Leslie Irvine

  • Professor
Address

Office: KTCH 311

Office Hours

Office Hours: By appointment only. Schedule here.

Biography

Leslie Irvine received her Ph.D. in sociology from The State University of New York at Stony Brook. Her research focuses on the roles of animals in society. At the graduate level, she teaches Sociological Theory, Qualitative Data Analysis, and Social Psychology.
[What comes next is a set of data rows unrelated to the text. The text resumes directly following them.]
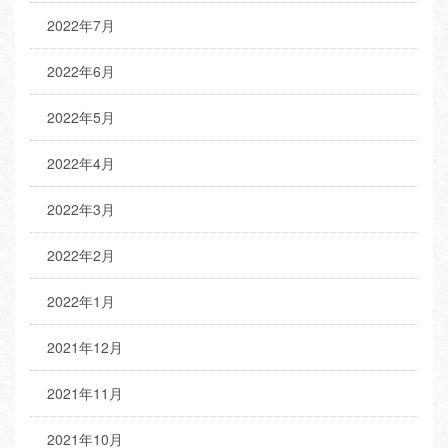
2022年7月
2022年6月
2022年5月
2022年4月
2022年3月
2022年2月
2022年1月
2021年12月
2021年11月
2021年10月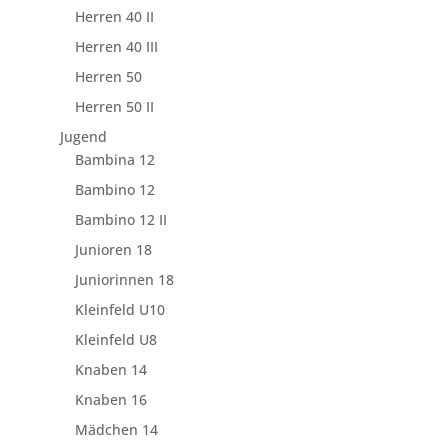
Herren 40 II
Herren 40 III
Herren 50
Herren 50 II
Jugend
Bambina 12
Bambino 12
Bambino 12 II
Junioren 18
Juniorinnen 18
Kleinfeld U10
Kleinfeld U8
Knaben 14
Knaben 16
Mädchen 14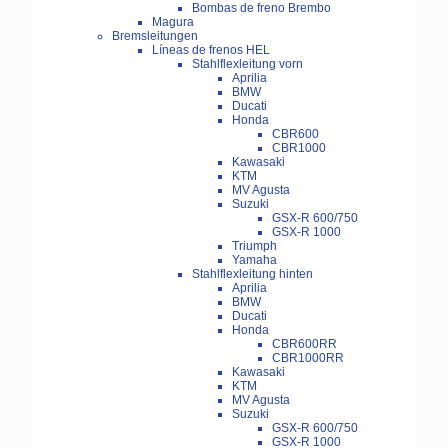
Bombas de freno Brembo
Magura
Bremsleitungen
Líneas de frenos HEL
Stahlflexleitung vorn
Aprilia
BMW
Ducati
Honda
CBR600
CBR1000
Kawasaki
KTM
MV Agusta
Suzuki
GSX-R 600/750
GSX-R 1000
Triumph
Yamaha
Stahlflexleitung hinten
Aprilia
BMW
Ducati
Honda
CBR600RR
CBR1000RR
Kawasaki
KTM
MV Agusta
Suzuki
GSX-R 600/750
GSX-R 1000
At the undergraduate level, she teaches Animals and Society and is the Director of the Animals and Society Certificate Program. She also teaches Classical Theory, and The Self in Modern Society. She is the recipient of the Excellence in Leadership and Service Award from the University of Colorado Boulder Faculty Assembly, the Helena Lopata Mentor Excellence Award from the Society for the Study of Symbolic Interaction, and the Marinus Smith Teaching Award from the University of Colorado Parents Association.

Leslie has authored a number of books, including My Dog Always Eats First: Homeless People and their Animals, Filling the Ark: Animal Welfare in Disasters, If You Tame Me: Understanding our Connection with Animals and Codependent Forevermore: The Invention of Self in a Twelve Step Group. She is editor of The Self in Society and We are Best Friends: Animals in Society. She is co-author of The Social Self and Everyday Life: Understanding the World through Symbolic Interactionism, with Kathy Charmaz and Scott Harris, and the forthcoming second edition of Regarding Animals, with Arnold Arluke and Clinton R. Sanders. She is co-editor of Narrative Sociology, with Jennifer L. Pierce and Robert L. Zussman. She also edits Palgrave Macmillan’s Studies in Animals and Social Problems book series.

Leslie’s research on animal sheltering, animal abuse, animals in popular culture, animal selfhood, the feminization of veterinary medicine, and other topics has appeared in journals and edited volumes including The Oxford Handbook of Animal Studies, Society & Animals, Anthrozoös, Gender & Society, Social Problems, The Sociological Quarterly, Qualitative Sociology, and Symbolic Interaction.